* Task goal
Report back each line of the data that contains the word "linejoin".

*** Opening Task material ***

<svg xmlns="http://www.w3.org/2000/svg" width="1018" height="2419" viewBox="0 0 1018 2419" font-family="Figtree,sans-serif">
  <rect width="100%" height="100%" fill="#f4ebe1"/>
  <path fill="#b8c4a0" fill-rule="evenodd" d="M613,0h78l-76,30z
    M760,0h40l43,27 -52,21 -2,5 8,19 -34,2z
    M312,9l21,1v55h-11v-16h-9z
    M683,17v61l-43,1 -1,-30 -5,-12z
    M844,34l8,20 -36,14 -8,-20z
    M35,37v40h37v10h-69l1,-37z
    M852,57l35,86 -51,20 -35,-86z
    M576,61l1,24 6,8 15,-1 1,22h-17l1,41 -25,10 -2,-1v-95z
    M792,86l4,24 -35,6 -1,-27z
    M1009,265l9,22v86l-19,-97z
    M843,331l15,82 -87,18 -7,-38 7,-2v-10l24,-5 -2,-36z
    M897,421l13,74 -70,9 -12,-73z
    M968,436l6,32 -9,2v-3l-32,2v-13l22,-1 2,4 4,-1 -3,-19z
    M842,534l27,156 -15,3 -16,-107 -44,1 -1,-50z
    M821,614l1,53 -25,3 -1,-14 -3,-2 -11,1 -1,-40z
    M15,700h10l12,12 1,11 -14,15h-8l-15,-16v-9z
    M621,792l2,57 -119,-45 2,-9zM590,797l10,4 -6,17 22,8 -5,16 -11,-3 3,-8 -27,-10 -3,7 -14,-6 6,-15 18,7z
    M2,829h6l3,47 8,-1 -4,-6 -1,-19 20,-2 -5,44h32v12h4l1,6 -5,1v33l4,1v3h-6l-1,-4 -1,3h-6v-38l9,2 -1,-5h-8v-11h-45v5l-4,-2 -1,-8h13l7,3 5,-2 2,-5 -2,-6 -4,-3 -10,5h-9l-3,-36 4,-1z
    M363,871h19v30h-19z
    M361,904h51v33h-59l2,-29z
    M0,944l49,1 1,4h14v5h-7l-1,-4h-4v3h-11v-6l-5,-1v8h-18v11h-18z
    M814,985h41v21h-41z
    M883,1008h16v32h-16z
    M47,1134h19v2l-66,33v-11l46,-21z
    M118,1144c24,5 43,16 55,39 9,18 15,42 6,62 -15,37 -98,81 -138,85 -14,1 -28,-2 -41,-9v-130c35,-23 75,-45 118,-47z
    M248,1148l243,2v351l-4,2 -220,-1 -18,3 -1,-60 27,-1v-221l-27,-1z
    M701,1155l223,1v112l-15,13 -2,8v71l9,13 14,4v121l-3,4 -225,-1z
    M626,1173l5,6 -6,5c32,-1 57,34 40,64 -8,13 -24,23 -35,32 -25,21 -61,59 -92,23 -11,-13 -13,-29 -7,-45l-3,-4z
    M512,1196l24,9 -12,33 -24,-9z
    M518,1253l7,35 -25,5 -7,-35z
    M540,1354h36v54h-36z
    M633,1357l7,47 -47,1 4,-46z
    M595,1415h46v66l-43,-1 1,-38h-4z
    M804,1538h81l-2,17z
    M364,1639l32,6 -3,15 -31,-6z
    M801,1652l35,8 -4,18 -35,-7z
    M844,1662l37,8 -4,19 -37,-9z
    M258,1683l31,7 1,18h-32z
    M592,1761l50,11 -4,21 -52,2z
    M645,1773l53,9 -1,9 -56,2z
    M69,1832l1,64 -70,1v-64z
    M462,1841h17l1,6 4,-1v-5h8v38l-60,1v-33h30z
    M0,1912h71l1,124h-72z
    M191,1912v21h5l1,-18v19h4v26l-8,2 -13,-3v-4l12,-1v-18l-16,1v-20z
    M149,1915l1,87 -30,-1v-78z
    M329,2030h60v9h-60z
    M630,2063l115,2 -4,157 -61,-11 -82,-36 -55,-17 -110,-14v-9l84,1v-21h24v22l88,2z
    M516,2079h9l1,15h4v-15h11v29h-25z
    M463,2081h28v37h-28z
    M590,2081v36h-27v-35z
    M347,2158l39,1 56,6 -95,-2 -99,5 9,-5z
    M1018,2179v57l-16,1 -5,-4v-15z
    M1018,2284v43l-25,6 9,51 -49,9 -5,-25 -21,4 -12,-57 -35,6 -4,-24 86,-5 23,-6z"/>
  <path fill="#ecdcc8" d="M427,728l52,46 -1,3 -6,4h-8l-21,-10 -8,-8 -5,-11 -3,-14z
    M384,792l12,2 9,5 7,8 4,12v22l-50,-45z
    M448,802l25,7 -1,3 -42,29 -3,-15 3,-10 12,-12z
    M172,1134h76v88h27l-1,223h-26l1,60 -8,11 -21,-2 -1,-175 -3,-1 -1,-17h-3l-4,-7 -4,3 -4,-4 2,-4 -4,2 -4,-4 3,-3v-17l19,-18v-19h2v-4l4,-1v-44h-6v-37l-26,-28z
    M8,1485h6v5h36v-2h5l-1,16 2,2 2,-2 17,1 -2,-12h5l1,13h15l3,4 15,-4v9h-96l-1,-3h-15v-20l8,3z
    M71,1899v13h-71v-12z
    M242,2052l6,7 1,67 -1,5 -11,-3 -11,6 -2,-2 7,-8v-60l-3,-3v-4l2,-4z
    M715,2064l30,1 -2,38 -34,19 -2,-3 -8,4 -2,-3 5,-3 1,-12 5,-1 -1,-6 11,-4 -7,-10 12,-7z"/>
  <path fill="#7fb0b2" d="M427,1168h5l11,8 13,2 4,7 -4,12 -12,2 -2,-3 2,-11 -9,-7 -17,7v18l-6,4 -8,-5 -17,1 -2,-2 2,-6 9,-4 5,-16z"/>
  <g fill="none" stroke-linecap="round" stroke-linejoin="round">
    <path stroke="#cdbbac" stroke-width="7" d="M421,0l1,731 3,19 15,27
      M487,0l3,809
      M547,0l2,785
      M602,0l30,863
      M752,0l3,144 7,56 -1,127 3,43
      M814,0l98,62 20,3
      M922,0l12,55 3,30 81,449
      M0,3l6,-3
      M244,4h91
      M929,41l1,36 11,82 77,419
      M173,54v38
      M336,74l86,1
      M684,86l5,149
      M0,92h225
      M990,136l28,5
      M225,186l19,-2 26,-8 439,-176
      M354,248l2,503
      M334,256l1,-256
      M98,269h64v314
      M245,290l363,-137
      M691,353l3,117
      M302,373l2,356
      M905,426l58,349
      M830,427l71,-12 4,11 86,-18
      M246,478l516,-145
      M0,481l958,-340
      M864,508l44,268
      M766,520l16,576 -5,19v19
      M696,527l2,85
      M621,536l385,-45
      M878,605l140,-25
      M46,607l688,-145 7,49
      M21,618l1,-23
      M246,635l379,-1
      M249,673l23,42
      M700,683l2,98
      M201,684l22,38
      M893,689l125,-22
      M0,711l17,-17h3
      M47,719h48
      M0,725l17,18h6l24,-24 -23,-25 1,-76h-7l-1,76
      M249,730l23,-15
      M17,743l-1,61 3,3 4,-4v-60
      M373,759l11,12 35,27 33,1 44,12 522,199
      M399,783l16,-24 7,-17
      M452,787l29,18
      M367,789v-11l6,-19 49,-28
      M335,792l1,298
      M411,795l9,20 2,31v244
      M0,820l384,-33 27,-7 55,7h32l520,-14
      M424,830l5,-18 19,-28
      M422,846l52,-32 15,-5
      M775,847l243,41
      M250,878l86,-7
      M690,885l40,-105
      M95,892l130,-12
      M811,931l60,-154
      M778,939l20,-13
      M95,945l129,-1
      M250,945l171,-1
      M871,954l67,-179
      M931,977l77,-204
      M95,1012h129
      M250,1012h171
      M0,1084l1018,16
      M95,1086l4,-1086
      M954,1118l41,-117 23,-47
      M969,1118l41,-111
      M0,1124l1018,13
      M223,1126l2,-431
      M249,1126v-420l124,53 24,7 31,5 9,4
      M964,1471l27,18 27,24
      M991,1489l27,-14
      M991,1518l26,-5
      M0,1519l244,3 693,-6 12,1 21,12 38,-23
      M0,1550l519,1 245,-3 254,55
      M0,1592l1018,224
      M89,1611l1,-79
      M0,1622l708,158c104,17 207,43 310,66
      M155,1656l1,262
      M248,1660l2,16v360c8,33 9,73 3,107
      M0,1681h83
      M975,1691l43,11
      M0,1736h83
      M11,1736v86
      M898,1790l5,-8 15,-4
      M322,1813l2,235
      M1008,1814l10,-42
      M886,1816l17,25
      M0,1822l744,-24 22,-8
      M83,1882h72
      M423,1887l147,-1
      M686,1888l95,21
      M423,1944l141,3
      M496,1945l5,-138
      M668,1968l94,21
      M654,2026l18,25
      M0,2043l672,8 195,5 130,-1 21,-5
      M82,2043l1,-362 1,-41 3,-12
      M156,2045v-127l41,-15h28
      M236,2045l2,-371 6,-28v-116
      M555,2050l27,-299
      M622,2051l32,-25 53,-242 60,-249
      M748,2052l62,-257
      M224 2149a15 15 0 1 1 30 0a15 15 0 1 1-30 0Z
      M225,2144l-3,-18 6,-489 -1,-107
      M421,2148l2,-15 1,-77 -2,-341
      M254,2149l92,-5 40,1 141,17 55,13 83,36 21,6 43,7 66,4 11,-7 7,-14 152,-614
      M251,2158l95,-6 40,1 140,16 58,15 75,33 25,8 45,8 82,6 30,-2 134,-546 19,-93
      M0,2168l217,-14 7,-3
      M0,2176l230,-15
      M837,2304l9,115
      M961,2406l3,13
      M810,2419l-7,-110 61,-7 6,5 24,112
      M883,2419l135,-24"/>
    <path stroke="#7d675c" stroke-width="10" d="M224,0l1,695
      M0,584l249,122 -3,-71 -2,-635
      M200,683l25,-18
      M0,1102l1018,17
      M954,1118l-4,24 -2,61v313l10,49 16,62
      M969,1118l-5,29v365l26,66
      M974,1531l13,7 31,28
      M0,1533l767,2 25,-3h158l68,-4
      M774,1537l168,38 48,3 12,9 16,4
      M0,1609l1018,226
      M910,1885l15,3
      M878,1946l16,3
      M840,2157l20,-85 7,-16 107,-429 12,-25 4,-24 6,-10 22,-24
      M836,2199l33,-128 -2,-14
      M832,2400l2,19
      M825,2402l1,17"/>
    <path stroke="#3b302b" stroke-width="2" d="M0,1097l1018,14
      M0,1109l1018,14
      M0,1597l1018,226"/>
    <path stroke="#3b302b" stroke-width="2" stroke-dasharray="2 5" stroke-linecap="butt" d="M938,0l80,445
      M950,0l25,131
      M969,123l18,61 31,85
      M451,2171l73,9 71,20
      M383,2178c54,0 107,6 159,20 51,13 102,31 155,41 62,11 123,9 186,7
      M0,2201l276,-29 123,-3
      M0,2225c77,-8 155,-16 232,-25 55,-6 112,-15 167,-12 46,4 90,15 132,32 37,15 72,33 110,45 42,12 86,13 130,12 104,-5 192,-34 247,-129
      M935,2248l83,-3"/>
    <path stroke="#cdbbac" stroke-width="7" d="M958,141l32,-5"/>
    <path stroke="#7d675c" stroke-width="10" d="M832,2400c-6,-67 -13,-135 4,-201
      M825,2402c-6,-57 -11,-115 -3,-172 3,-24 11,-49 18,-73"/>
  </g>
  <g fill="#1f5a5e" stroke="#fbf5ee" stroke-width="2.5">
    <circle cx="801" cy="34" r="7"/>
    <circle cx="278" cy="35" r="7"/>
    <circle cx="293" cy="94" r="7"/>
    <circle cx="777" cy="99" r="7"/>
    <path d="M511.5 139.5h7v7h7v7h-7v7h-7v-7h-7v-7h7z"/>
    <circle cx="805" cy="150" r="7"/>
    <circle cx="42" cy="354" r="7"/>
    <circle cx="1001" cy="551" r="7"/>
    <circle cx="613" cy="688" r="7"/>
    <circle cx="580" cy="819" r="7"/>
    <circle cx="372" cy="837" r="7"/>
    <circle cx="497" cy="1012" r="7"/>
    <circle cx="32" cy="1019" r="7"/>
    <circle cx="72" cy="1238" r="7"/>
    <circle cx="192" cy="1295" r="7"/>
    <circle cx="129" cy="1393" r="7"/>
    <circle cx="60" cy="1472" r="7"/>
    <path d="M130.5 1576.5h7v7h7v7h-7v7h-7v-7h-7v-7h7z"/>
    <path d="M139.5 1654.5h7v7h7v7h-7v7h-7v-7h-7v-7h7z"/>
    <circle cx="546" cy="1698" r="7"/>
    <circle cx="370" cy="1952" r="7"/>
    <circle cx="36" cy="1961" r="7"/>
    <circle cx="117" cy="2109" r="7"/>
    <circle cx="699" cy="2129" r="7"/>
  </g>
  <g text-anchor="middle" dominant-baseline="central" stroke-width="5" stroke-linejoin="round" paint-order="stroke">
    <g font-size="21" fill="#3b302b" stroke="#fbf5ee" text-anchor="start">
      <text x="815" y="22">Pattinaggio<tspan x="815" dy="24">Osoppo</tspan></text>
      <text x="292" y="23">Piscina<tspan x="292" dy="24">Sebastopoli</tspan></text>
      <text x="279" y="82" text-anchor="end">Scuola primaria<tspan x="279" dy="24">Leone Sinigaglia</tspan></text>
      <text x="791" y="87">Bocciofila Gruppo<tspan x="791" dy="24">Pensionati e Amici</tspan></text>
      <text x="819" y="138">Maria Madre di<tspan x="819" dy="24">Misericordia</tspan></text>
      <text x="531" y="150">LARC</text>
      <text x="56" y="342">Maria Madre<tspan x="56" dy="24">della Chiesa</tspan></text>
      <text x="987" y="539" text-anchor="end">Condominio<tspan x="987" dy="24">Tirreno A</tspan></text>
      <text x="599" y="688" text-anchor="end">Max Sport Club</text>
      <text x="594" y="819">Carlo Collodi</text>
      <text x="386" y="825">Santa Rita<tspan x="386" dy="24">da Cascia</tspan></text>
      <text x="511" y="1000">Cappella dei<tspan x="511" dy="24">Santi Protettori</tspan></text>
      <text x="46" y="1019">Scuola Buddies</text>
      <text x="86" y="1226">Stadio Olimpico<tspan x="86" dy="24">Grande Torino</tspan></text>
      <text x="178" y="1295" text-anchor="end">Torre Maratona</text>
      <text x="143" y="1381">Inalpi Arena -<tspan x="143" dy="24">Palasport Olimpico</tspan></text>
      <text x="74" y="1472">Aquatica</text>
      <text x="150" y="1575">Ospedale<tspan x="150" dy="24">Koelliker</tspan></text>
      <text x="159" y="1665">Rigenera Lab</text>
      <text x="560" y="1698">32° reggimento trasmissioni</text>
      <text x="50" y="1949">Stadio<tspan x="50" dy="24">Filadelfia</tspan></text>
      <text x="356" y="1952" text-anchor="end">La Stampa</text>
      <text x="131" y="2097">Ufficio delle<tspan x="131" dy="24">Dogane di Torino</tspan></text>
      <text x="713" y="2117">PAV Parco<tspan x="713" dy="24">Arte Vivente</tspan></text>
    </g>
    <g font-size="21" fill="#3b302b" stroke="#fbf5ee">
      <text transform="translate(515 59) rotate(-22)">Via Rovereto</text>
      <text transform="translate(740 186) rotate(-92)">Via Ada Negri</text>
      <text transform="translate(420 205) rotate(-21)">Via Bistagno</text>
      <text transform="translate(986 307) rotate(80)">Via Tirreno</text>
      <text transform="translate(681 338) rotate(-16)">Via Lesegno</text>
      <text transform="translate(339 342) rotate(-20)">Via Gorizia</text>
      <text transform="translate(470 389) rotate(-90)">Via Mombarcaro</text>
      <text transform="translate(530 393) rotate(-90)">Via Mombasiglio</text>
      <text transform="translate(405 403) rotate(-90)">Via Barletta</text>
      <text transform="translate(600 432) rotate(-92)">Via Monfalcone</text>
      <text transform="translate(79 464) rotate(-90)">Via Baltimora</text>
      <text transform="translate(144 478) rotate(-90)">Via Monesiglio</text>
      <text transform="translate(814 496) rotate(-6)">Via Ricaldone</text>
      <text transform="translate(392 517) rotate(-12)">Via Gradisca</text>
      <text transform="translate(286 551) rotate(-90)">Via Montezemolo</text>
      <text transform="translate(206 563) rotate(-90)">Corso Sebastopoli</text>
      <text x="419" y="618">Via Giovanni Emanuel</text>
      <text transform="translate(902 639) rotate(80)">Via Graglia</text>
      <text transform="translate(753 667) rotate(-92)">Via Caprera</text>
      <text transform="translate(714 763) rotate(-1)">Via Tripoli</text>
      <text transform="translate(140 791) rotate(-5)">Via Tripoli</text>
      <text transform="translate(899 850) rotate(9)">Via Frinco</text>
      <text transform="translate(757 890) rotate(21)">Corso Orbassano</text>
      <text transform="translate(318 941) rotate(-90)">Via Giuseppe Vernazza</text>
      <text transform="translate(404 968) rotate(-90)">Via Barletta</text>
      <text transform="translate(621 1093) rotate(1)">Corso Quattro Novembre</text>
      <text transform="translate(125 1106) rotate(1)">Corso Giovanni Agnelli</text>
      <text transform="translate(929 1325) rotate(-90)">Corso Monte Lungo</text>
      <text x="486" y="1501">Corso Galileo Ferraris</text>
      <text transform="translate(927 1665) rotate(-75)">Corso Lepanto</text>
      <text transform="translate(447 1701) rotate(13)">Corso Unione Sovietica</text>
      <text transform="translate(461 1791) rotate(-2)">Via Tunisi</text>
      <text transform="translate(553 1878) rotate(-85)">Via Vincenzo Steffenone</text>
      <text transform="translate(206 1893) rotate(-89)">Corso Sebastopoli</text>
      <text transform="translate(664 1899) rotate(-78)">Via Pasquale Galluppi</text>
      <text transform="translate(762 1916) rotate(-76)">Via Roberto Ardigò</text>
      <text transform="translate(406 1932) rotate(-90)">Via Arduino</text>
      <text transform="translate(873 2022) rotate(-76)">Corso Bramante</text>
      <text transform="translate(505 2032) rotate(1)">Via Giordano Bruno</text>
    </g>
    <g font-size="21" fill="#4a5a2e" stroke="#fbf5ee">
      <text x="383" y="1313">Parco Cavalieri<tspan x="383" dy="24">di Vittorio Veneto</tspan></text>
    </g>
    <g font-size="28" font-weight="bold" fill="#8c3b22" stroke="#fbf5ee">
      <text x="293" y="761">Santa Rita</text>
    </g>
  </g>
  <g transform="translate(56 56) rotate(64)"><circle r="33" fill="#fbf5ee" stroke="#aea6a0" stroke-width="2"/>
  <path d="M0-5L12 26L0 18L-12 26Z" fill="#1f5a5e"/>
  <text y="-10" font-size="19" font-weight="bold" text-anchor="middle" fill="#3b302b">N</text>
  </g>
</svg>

*** Closing Task material ***

* Your response
  <g fill="none" stroke-linecap="round" stroke-linejoin="round">
  <g text-anchor="middle" dominant-baseline="central" stroke-width="5" stroke-linejoin="round" paint-order="stroke">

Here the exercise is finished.